UN Foundation Announces 2022 Thomas Lovejoy Memorial Press Fellows

Washington, D.C.

October 7, 2022

Contact:

Megan Rabbitt

The United Nations Foundation today announced the inaugural cohort of Thomas Lovejoy Memorial Press Fellows. The ten international journalists will travel to Manaus, Brazil where they will visit a remote research station in the Amazon, known as Camp 41, to report on topics related to biodiversity, deforestation, climate change, and sustainable development.

Selected from a competitive pool of over 1,000 applicants from around the world, the fellows are:

Gloria Dickie, Reuters (UK/Canada)
Mélissa Godin, Freelance (France/Canada)
Robbie Gramer, Foreign Policy (USA)
Farai Shawn Matiashe, Freelance (Zimbabwe)
Christine Ro, Freelance (UK)
Dewi Safitri, CNN Indonesia (Indonesia)
Adele Machado Santelli, TV Cultura (Brazil)
Kirk Siegler, NPR (USA)
Adam Vaughan, Times of London (UK)
Phillippe de Campos Thiers Watanabe, Folha de S. Paulo (Brazil)

The Fellowship is named after the late Dr. Thomas Lovejoy, the renowned ecologist and Senior Fellow for the UN Foundation who first popularized the term “biodiversity.” Camp 41 is one of the best-known field camps co-managed by the Biological Dynamics of Forest Fragment Project (BDFFP), which was founded in 1979 by Dr. Lovejoy as a lab for scientists, a school for students, and an exposition to those in power about why we must preserve the world’s largest rainforest.

“Tom’s love of our planet’s wondrous diversity was infectious,” said UN Foundation President and CEO Elizabeth Cousens. “He inspired countless people over decades to defend and protect the Amazon – from young researchers and students to journalists and world leaders alike – through trips to his beloved Camp 41. We are honored to host the Thomas Lovejoy Memorial Press Fellowship as a way to carry on this legacy, and we are delighted to welcome such an impressive inaugural cohort.”

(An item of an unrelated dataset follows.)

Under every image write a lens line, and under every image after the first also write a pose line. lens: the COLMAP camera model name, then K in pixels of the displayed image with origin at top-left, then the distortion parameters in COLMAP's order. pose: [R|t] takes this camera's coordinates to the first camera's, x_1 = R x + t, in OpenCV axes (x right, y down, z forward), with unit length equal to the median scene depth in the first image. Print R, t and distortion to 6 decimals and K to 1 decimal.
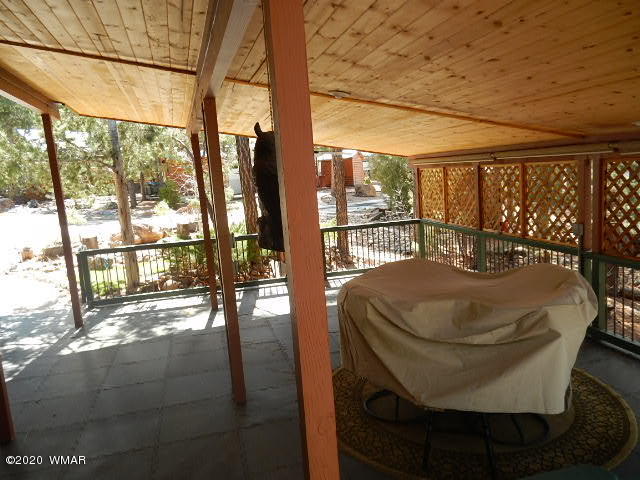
lens RADIAL K [[490.8, 0, 318.5], [0, 490.8, 239.8], [0, 0, 1]] dist [0.030843, -0.003962]
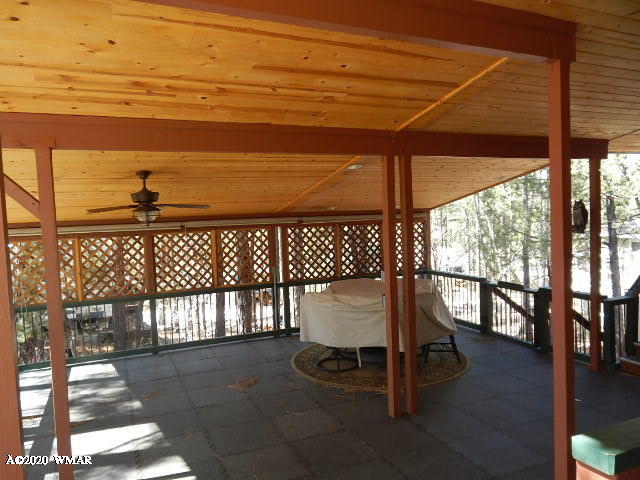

The trip will take place the week of October 17, 2022 amid a national election to determine Brazil’s next president, just three weeks ahead of COP27, and two months before the Biodiversity COP in December.

About The UN Foundation
The UN Foundation is an independent charitable organization created to work closely with the United Nations to address humanity’s greatest challenges, build initiatives across sectors to solve problems at scale, and drive global progress. Learn more at www.unfoundation.org

About Dr. Thomas Lovejoy
Dr. Lovejoy was a valued member of the UN Foundation, where he advised leaders on biodiversity and environmental science, initially as an adviser to the Foundation’s founding president, former U.S. Senator Tim Wirth, and later as a Senior Fellow. He is widely credited with putting the threat of tropical deforestation and biodiversity loss at the top of the global agenda. As early as 1980, he produced the first study of global extinction rates, correctly predicting the mass species loss we are seeing today.

Throughout his career as one of the world’s leading ecologists, Dr. Thomas Lovejoy recognized the impact of seeing one of our most precious resources in person and welcomed dozens of visitors to Camp 41, once explaining: “There is no better classroom than the reality of being in the heart of a living planet.” He earned the nickname the “Godfather of Biodiversity” for his passion and dedication for understanding and preserving our ecosystem. During his acceptance speech for the prestigious Blue Planet Prize at the UN Conference on Sustainable Development in 2012, he said: “I accept this on behalf of, and in deference to, the diversity of life in all its wondrous glory: every living thing — plant, animal, and microorganism. We are all related, and each the product of 4 billion years of evolution. Together we constitute the living part of the planet — what science calls the biosphere. Collectively, we are why the Earth functions as a living planet — the one we call our home.”

About the Biological Dynamics of Forest Fragment Project (BDFFP)
In 1979, Dr. Thomas Lovejoy founded the Biological Dynamics of Forest Fragment Project (BDFFP) as a lab for scientists, a school for students, and an exposition to those in power about why we must preserve the world’s largest rainforest. In 2018, he created a sister institution, the Amazon Biodiversity Center, to help carry on this vital work. The project’s research sites comprise forest fragments and adjacent continuous areas across a 620-square-mile protected reserve north of Manaus, Brazil. There are seven working camps, including facilities that support field research on biological diversity and the impact of forest fragmentation. Its best-known field camp — Camp 41 — is located at the 41st-kilometer marker on the access road to the reserve.